If that’s true, it’s certainly worth asking whether we really want the government to be able to do that. It’s also worth asking whether the the government really does have the legal authority to do that–or whether it has gone way beyond what the lawmakers intended.

But, I, for one, would like some confirmation that what Snowden is saying is true before I denounce the government.

And some of the other things that Snowden has said have certainly made me wonder whether he isn’t just viewing all this from a perspective that mainstream Americans might consider, well, extreme.

Asked why he decided to leak classified information to the media, for example, Snowden said the following:

“I don’t want to live in a society that does these sort of things … I do not want to live in a world where everything I do and say is recorded. That is not something I am willing to support or live under.”

Asked whether surveillance might help deter or prevent terrorism, Snowden appeared to suggest that we shouldn’t pay so much attention to terrorism:

“We have to decide why terrorism is a new threat. There has always been terrorism. Boston was a criminal act. It was not about surveillance but good, old-fashioned police work. The police are very good at what they do.”

Asked whether he sees himself as “another Bradley Manning,” the U.S. Army private who sent a boatload of classified U.S. documents to Wikileaks, Snowden expressed nothing but admiration for Manning:

“Manning was a classic whistleblower. He was inspired by the public good.”

To address these statements in reverse order…

Bradley Manning may have been “inspired by” his own personal view of the “public good.” But, personally, I’m not convinced that what Bradley Manning did was actually good for the public. I don’t think it was terrible for the public. And it was certainly interesting to read some of those diplomatic communications. But I didn’t see anything in them that made me think they were so important that they were worth Manning breaking the law and risking a lifetime in jail to make them public.

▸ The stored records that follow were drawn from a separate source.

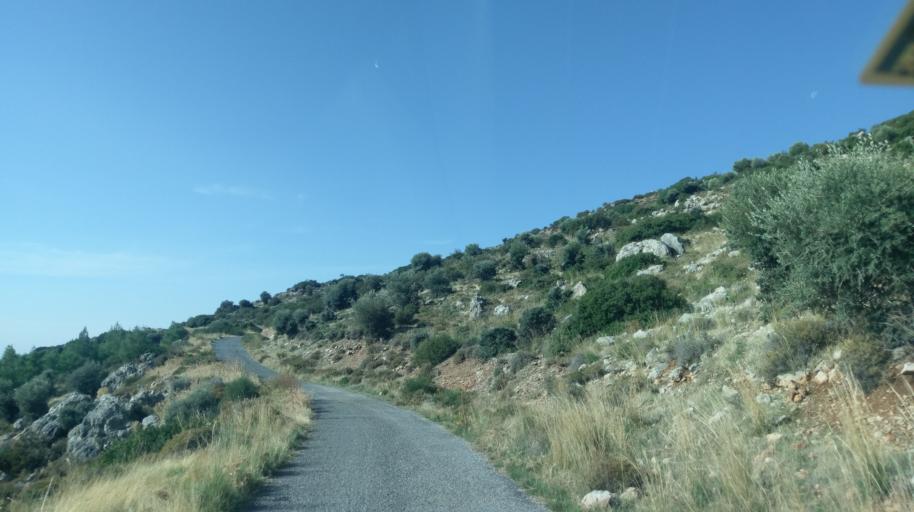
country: CY
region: Keryneia
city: Kyrenia
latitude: 35.2843
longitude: 33.4086
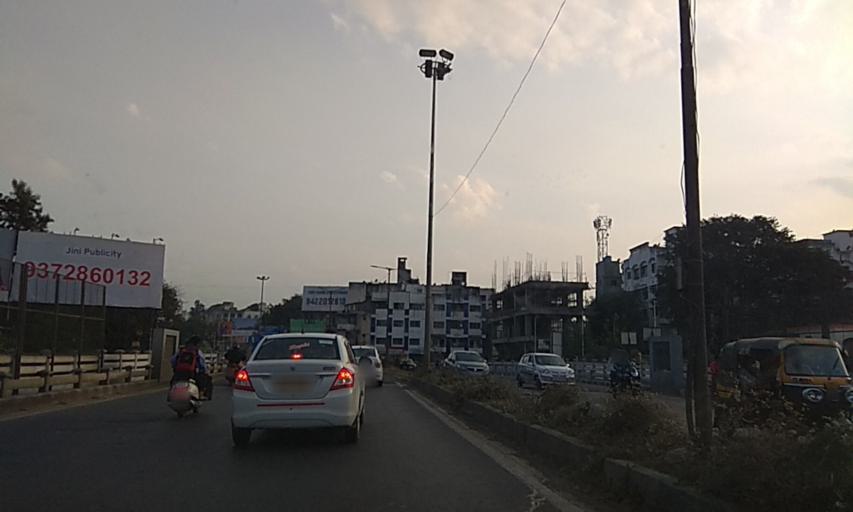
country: IN
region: Maharashtra
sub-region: Pune Division
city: Khadki
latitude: 18.5677
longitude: 73.8116
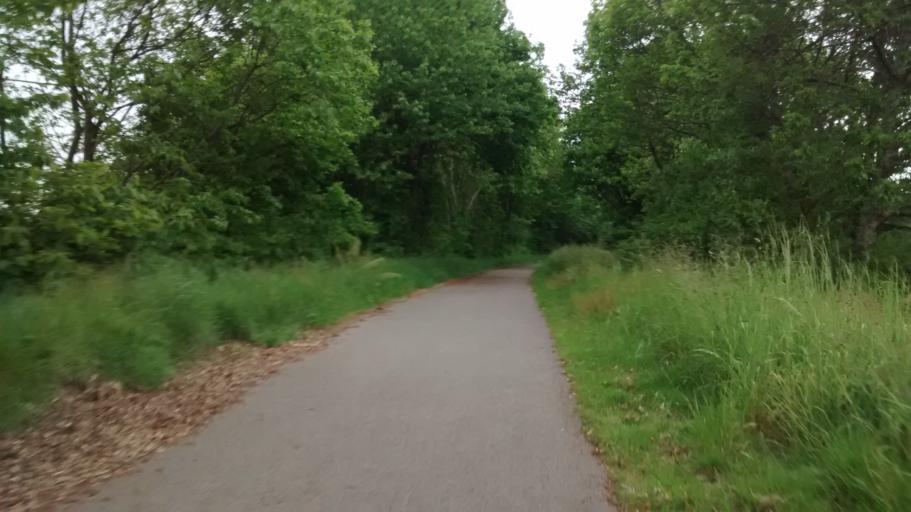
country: FR
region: Brittany
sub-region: Departement du Morbihan
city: Malestroit
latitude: 47.7891
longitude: -2.4015
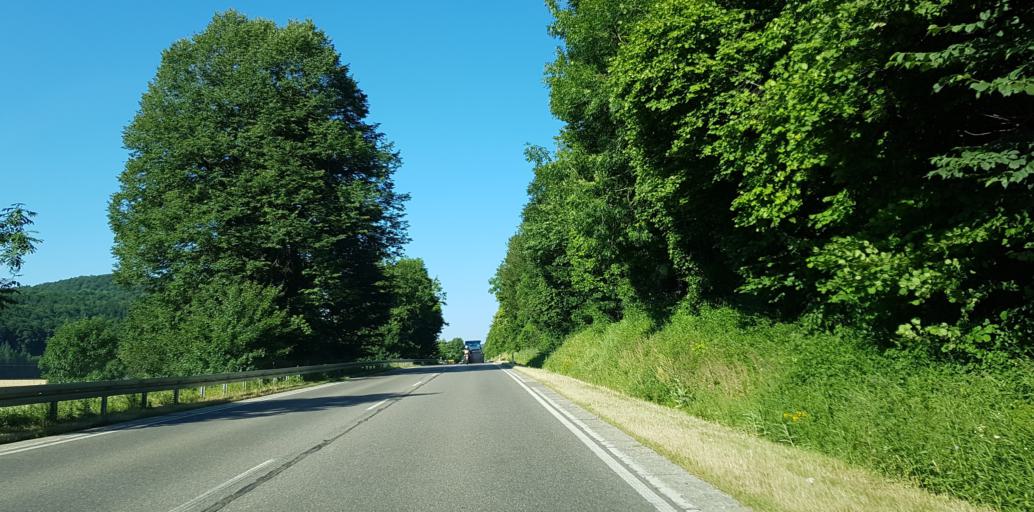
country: DE
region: Baden-Wuerttemberg
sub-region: Tuebingen Region
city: Blaubeuren
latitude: 48.3877
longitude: 9.7634
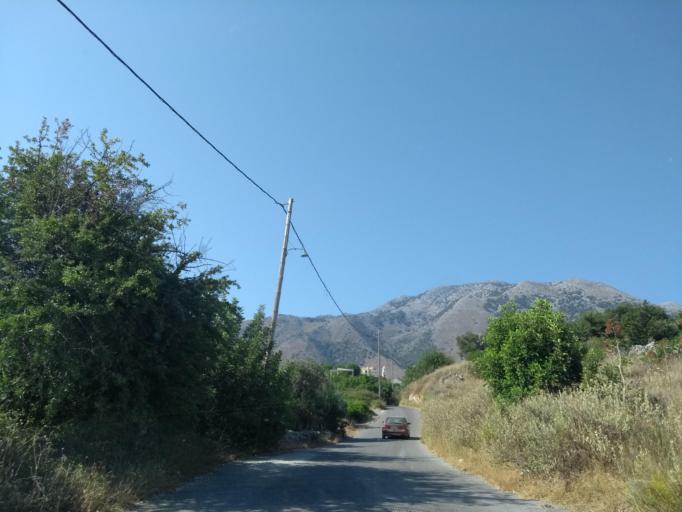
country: GR
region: Crete
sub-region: Nomos Chanias
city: Georgioupolis
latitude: 35.3185
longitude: 24.2965
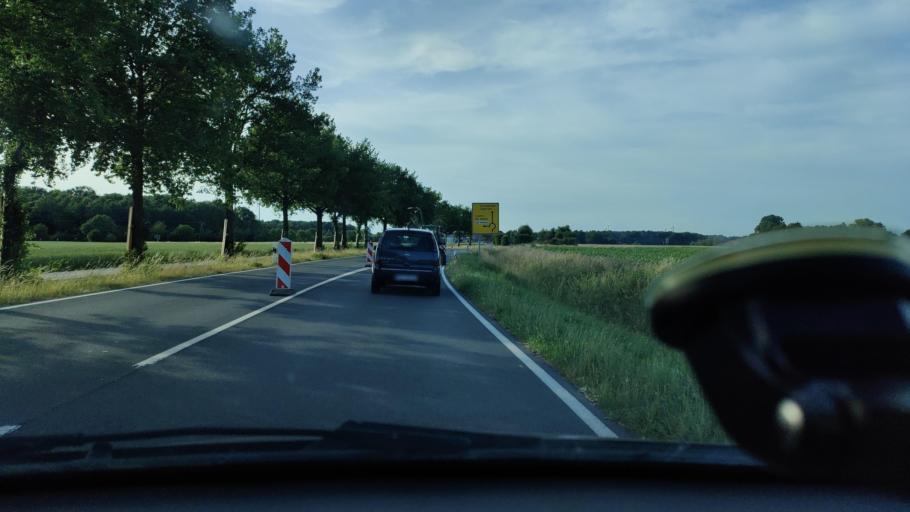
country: DE
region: North Rhine-Westphalia
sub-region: Regierungsbezirk Munster
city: Schoppingen
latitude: 52.0276
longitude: 7.2078
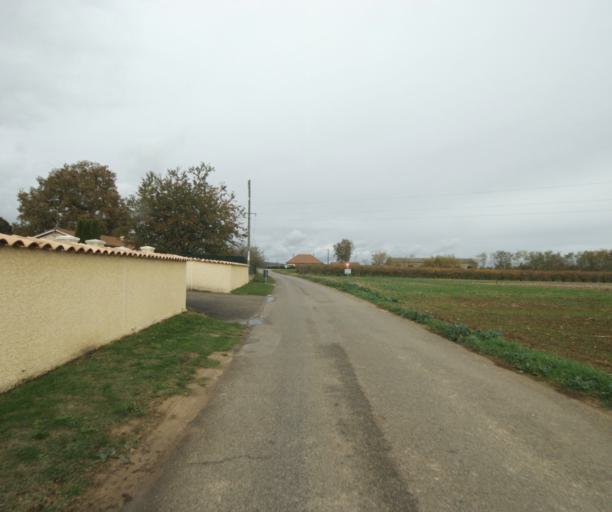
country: FR
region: Rhone-Alpes
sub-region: Departement de l'Ain
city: Pont-de-Vaux
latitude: 46.4640
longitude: 4.8879
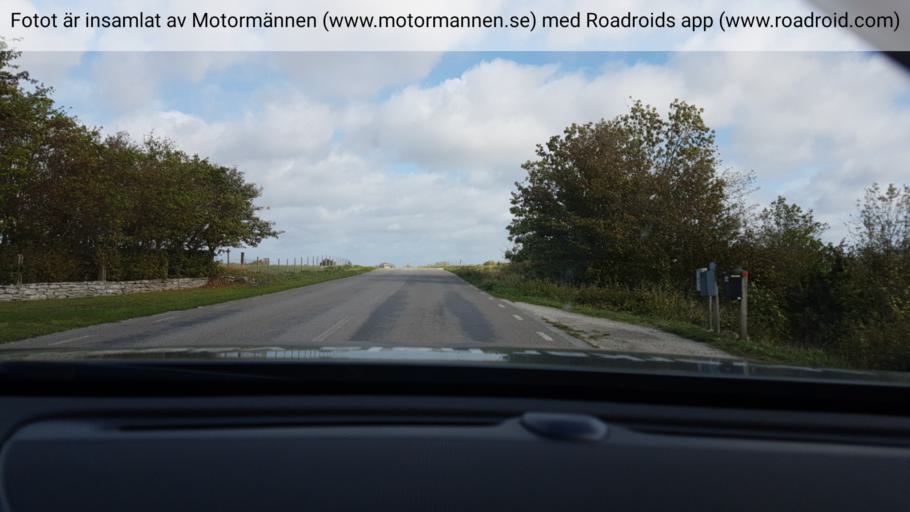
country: SE
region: Gotland
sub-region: Gotland
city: Slite
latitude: 57.9216
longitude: 19.1403
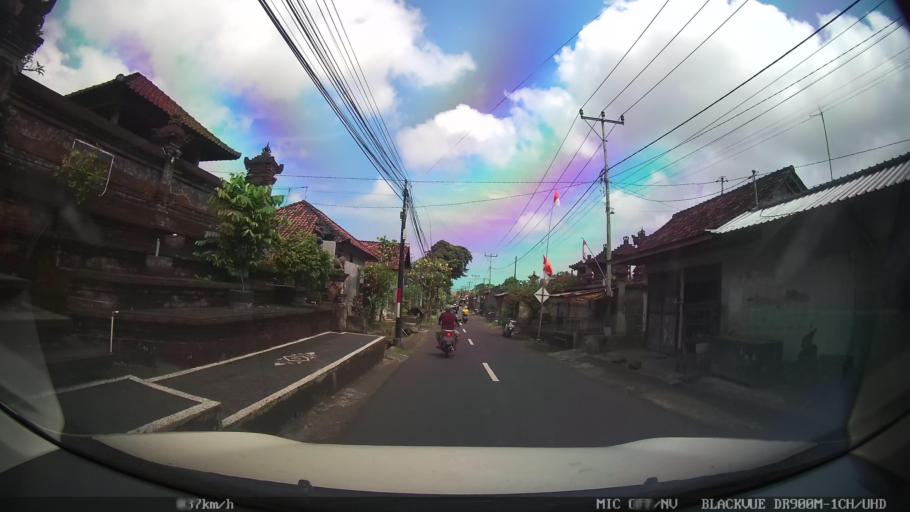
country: ID
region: Bali
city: Klungkung
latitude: -8.5302
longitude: 115.3832
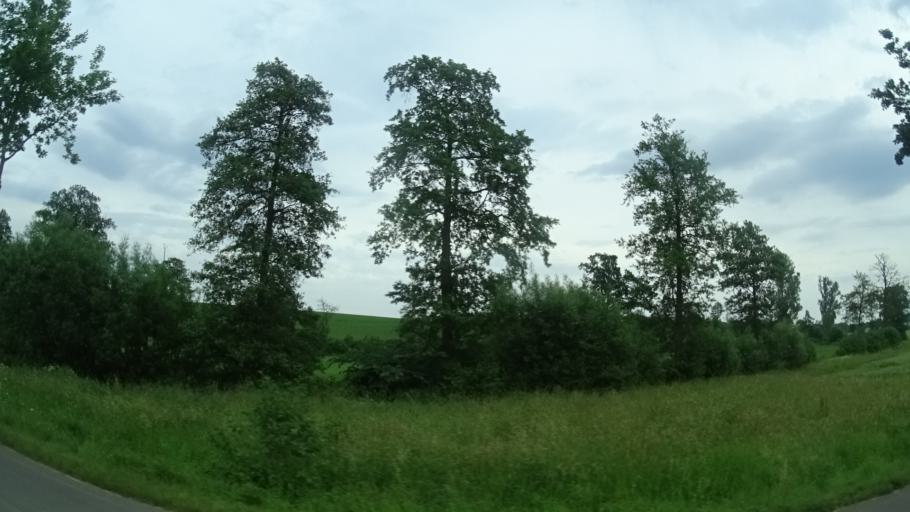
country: DE
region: North Rhine-Westphalia
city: Brakel
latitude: 51.7874
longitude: 9.1979
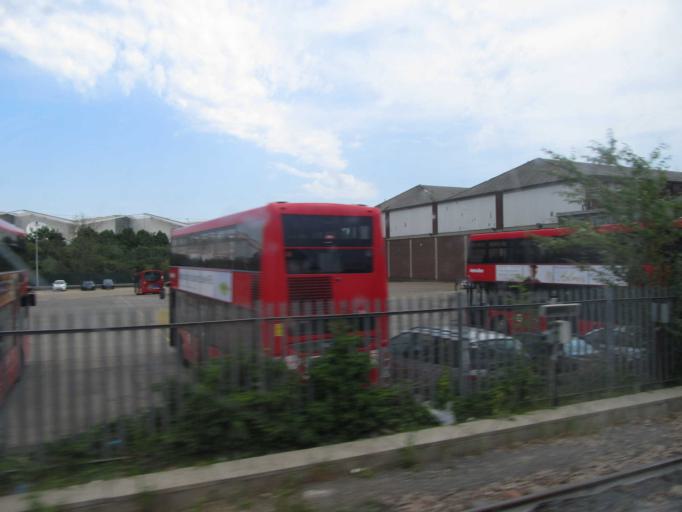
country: GB
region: England
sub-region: Greater London
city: West Drayton
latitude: 51.5069
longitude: -0.4468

(And, for what it’s worth, I do think that some things should be classified.)

I also confess that I am happy that there has not been another 9/11 since 9/11, and I wish the FBI had stopped the deranged Tsarnaev brothers before they allegedly killed four innocent people in Boston and maimed a few dozen others. I understand that the authorities will never be able to eliminate terrorism entirely, but I am glad that they’ve limited it as much as they have.

And, lastly, although I don’t relish the thought of having the government intercept and record all of my communications, I want to find out whether it’s actually true that the government is doing this before I freak out about it. Also, because I am not a terrorist, because this country has a well-developed legal system, and because I do not instinctively regard all government employees as evil power-hungry scumbags, I would also like to believe that, even if the government is recording all of my communications, this won’t necessarily wreck my life.

All of which is to say…

I’m not yet ready to pronounce Edward Snowden a “hero.”

I understand that he means well.

And I understand that he may think he’s a hero.

But he hasn’t persuaded me of that yet.